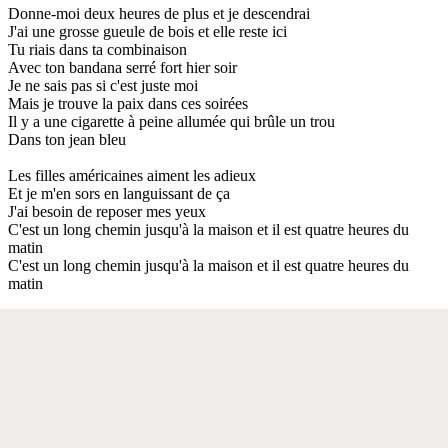
Donne-moi deux heures de plus et je descendrai
J'ai une grosse gueule de bois et elle reste ici
Tu riais dans ta combinaison
Avec ton bandana serré fort hier soir
Je ne sais pas si c'est juste moi
Mais je trouve la paix dans ces soirées
Il y a une cigarette à peine allumée qui brûle un trou
Dans ton jean bleu
Les filles américaines aiment les adieux
Et je m'en sors en languissant de ça
J'ai besoin de reposer mes yeux
C'est un long chemin jusqu'à la maison et il est quatre heures du
matin
C'est un long chemin jusqu'à la maison et il est quatre heures du
matin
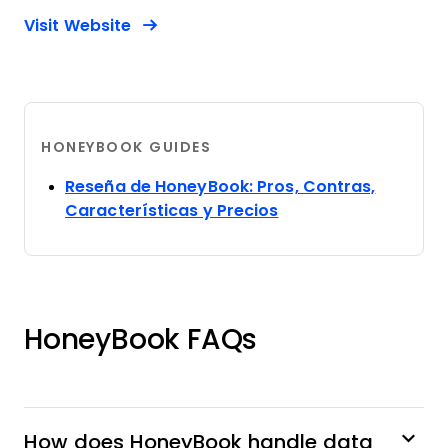
Opens new window
Opens New Window
Visit Website
HONEYBOOK GUIDES
Reseña de HoneyBook: Pros, Contras,
Opens new window
Características y Precios
HoneyBook FAQs
How does HoneyBook handle data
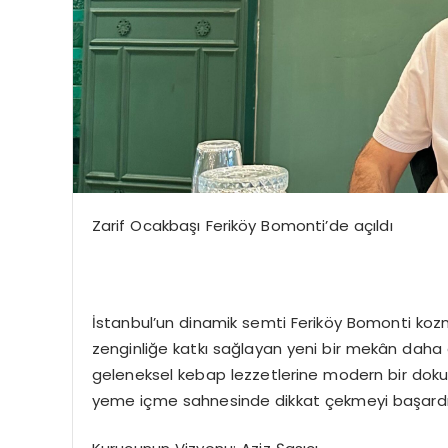
Zarif Ocakbaşı Feriköy Bomonti’de açıldı
İstanbul’un dinamik semti Feriköy Bomonti kozmo
zenginliğe katkı sağlayan yeni bir mekân daha a
geleneksel kebap lezzetlerine modern bir dokun
yeme içme sahnesinde dikkat çekmeyi başardı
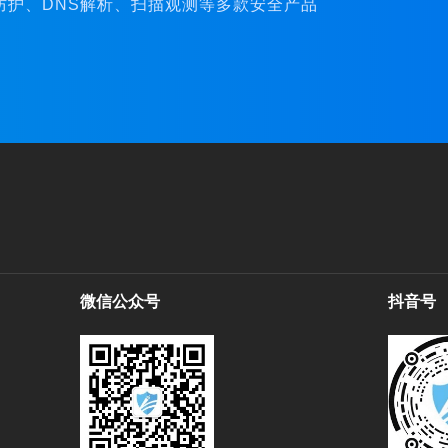
C防护、DNS解析、扫描观测等多款安全产品
微信公众号
抖音号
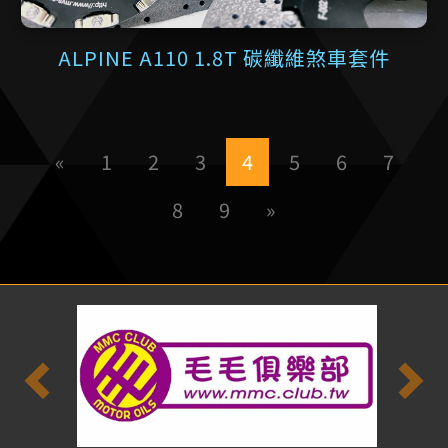
ALPINE A110 1.8T 碳纖維煞車套件
1
2
3
4
5
6
7
8
9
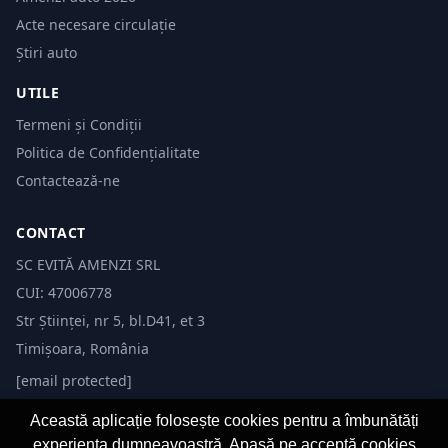
Acte necesare circulație
Știri auto
UTILE
Termeni și Condiții
Politica de Confidențialitate
Contactează-ne
CONTACT
SC EVITĂ AMENZI SRL
CUI: 47006778
Str Științei, nr 5, bl.D41, et 3
Timișoara, România
[email protected]
Această aplicație folosește cookies pentru a îmbunătăți
experiența dumneavoastră. Apasă pe acceptă cookies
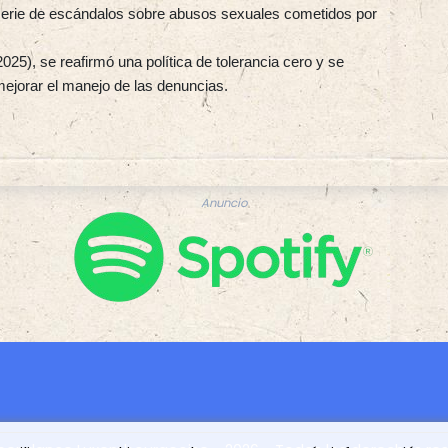
 serie de escándalos sobre abusos sexuales cometidos por
025), se reafirmó una política de tolerancia cero y se
ejorar el manejo de las denuncias.
Anuncio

▶ **Instructions for the task**: From the records above, pull every line that carries the word "cookies".

▶ **Your solution**:
Această aplicație folosește cookies pentru a îmbunătăți
experiența dumneavoastră. Apasă pe acceptă cookies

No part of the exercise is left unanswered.